Les limites de cette mesure

Elle a été mise en place dans le cadre d’une promesse électorale. Or, de manière absolue, si tout le monde peut en bénéficier, elle peut créer des inégalités. Il a donc été nécessaire de plafonner la réduction d’impôt, parce qu’elle avantage les plus gros emprunteurs, et d’un point de vue équitable, il fallait éviter que les plus aisés soient tentés d’abuser du système avec des dérives spéculatives. Cependant, ce sont les personnes les moins fortunées qui empruntent avec les délais les plus longs et qui par suite ont beaucoup plus d’intérêts d’emprunt. Elles sont donc les plus pénalisées par ce plafonnement. Pour un couple qui emprunte 100 % du montant de son achat sur une durée longue, l’effet mécanique est moins intéressant que pour un prêt d’un montant et d’une durée inférieurs.

Quelle est la portée réelle de cette mesure ?

Le plafonnement a considérablement réduit l’effet d’annonce. Et il est évident que face à un immobilier onéreux et des taux d’intérêt qui augmentent, le bénéfice est moindre pour l’acquéreur. Cette mesure ne fera que lisser les hausses. Par conséquent, le mécanisme de facilitation escompté pour l’acquisition d’une résidence principale reste limité. De plus, elle coûte cher à l’Etat. Mais 100 % des personnes qui en profitent, jouissent tout de même d’une réduction d’impôt qui peut atteindre 3 000 € la première année pour un couple marié.

Qui peut en bénéficier ?

La réduction d’impôt (ou « dépenses ouvrant droit au crédit d’impôt ») est ouverte aux prêts contractés auprès d’un établissement financier pour l’acquisition ou la construction de l’habitation principale dont l’acte authentique d’achat a été signé après le 6 mai 2007. L’avantage fiscal s’applique aux intérêts payés à compter de la date d’entrée en vigueur de la loi, et à tous les accédants. Les contribuables peuvent donc le faire jouer sur l’impôt qu’ils acquittent cette année pour les revenus de 2007.

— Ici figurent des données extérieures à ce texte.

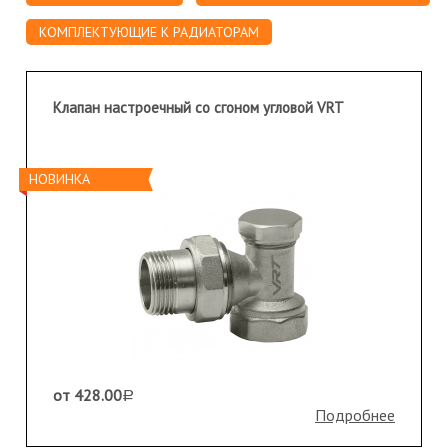
КОМПЛЕКТУЮЩИЕ К РАДИАТОРАМ
Клапан настроечный со сгоном угловой VRT
НОВИНКА
от 428.00
a
Подробнее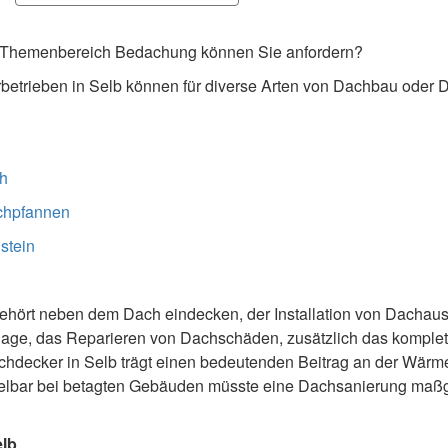
 Themenbereich Bedachung können Sie anfordern?
etrieben in Selb können für diverse Arten von Dachbau oder
h
chpfannen
stein
ehört neben dem Dach eindecken, der Installation von Dachaus
nlage, das Reparieren von Dachschäden, zusätzlich das komplet
chdecker in Selb trägt einen bedeutenden Beitrag an der Wä
ttelbar bei betagten Gebäuden müsste eine Dachsanierung maßg
elb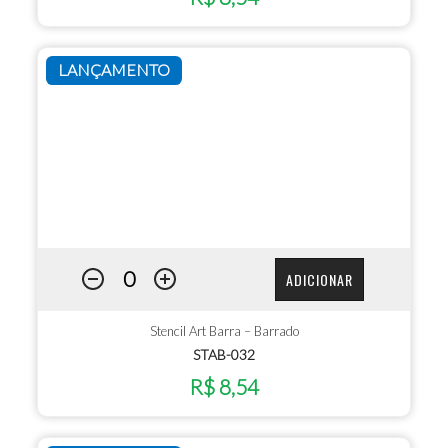
LANÇAMENTO
ADICIONAR
Stencil Art Barra – Barrado
STAB-032
R$ 8,54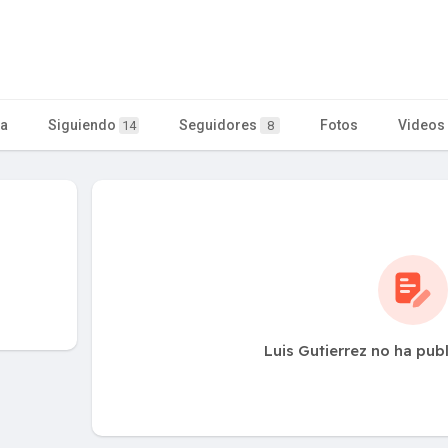
ta
Siguiendo
Seguidores
Fotos
Videos
14
8
Luis Gutierrez no ha pub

Comment profiter de la réduction ?

Les intérêts d’emprunt payés au titre des cinq premières années de remboursement ouvrent droit à un crédit d’impôt plafonné. Soit 40 % du montant des intérêts payés au titre de la première annuité. Puis 20 % du montant des intérêts payés pour les quatre annuités suivantes, dans la limite annuelle de 7 500 € d’intérêts versés pour un couple soumis à imposition commune, 3 750 € pour un célibataire, majorés de 500 € par personne à charge (250 € pour un enfant en garde alternée). Cela correspond donc pour les quatre dernières annuités à une réduction d’impôt de 1 500 € pour un couple, 750 € pour un célibataire et 100 € supplémentaires par personne à charge. Pour les personnes handicapées célibataires, le montant des intérêts versés est plafonné à 7 500 € et 15 000 € pour les couples soumis à l’imposition commune dont l’un des deux est handicapé. Le crédit d’impôt s’ajoute à certains prêts aidés, et notamment le prêt à taux zéro (PTZ). Dans ce cas, le crédit d’impôt est calculé sur les intérêts supportés par les acquéreurs au titre des prêts complémentaires au PTZ : prêt immobilier ordinaire, prêt épargne-logement.